Although the listing contains pictures, reproduce only its text, exactly as written.

Data extract.

━━━━━━━━

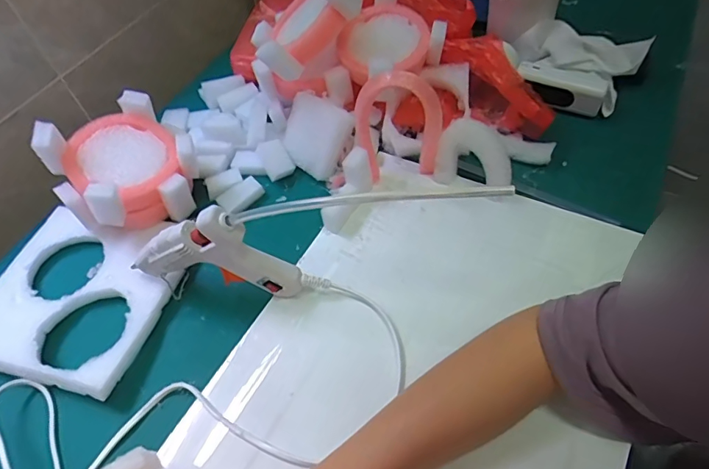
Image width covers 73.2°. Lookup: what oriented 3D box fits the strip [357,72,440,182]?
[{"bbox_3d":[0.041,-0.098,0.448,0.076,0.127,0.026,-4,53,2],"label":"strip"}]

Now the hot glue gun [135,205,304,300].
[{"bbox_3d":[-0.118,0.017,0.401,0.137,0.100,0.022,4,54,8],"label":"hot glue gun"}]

━━━━━━━━

Response box.
Image width covers 73.2°. Lookup: what oriented 3D box fits the strip [357,72,440,182]?
[{"bbox_3d":[0.041,-0.098,0.448,0.076,0.127,0.026,-4,53,2],"label":"strip"}]

Now the hot glue gun [135,205,304,300].
[{"bbox_3d":[-0.118,0.017,0.401,0.137,0.100,0.022,4,54,8],"label":"hot glue gun"}]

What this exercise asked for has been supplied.